**TEXTE À LIRE:**
>>>>

Un ex président de la république qui aimait les pommes, avait en son temps lâché une "petite phrase", à propos "du bruit et de l'odeur", pour faire un pas de côté vers une clientèle électorale d'extrême droite xénophobe. Qualifiée à l'époque de "raciste", cette saillie avait fait fureur.
C'était en 1991, à Orléans, devant un parterre RPR, alors que le futur président n'était alors que maire de Paris. Un certain Jean Marie le Pen infusait alors déjà le débat politique français en imposant le thème de l'immigration partout. Le FN était à ce moment là celui du "père gégène", et visait plus les "arabes" que les musulmans, et les juifs par extension et tradition.
Voici un extrait connu du fameux discours de Jacques Chirac :
"Notre problème, ce n'est pas les étrangers, c'est qu'il y a overdose. C'est peut-être vrai qu'il n'y a pas plus d'étrangers qu'avant la guerre, mais ce n'est pas les mêmes et ça fait une différence. Il est certain que d'avoir des Espagnols, des Polonais et des Portugais travaillant chez nous, ça pose moins de problèmes que d'avoir des musulmans et des Noirs […] Comment voulez-vous que le travailleur français qui habite à la Goutte-d'or où je me promenais avec Alain Juppé il y a trois ou quatre jours, qui travaille avec sa femme et qui, ensemble, gagnent environ 15 000 francs, et qui voit sur le palier à côté de son HLM, entassée, une famille avec un père de famille, trois ou quatre épouses, et une vingtaine de gosses, et qui gagne 50 000 francs de prestations sociales, sans naturellement travailler ! Si vous ajoutez à cela le bruit et l'odeur, eh bien le travailleur français sur le palier, il devient fou. Il devient fou. C'est comme ça. Et il faut le comprendre, si vous y étiez, vous auriez la même réaction. Et ce n'est pas être raciste que de dire cela. Nous n'avons plus les moyens d'honorer le regroupement familial, et il faut enfin ouvrir le grand débat qui s'impose dans notre pays, qui est un vrai débat moral, pour savoir s'il est naturel que les étrangers puissent bénéficier, au même titre que les Français, d'une solidarité nationale à laquelle ils ne participent pas puisqu'ils ne paient pas d'impôt ! [...] Il faut que ceux qui nous gouvernent prennent conscience qu'il y a un problème de l'immigration, et que si l'on ne le traite pas et, les socialistes étant ce qu'ils sont, ils ne le traiteront que sous la pression de l'opinion publique, les choses empireront au profit de ceux qui sont les plus extrémistes. […]"

<<<<

**EXTRAIT DE DONNÉES:**
>>>>

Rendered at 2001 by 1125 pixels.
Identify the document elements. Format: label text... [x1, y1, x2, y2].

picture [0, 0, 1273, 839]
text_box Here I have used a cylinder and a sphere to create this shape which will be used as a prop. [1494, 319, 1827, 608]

<<<<

**CONSIGNE A:**
Redonnez le passage du texte sur le discours de Chirac en commençant par « Un ex président » et en allant jusqu'à « avait fait fureur. ».
**CONSIGNE B:**
Dans le texte sur le discours de Chirac, quelles nationalités sont présentées comme posant moins de problèmes ? Donnez-les toutes.
La liste est un document à part, qui n'a rien à voir avec le texte.

**RÉPONSE COMPLÈTE A:**
Un ex président de la république qui aimait les pommes, avait en son temps lâché une "petite phrase", à propos "du bruit et de l'odeur", pour faire un pas de côté vers une clientèle électorale d'extrême droite xénophobe. Qualifiée à l'époque de "raciste", cette saillie avait fait fureur.

**RÉPONSE COMPLÈTE B:**
Les Espagnols, les Polonais et les Portugais.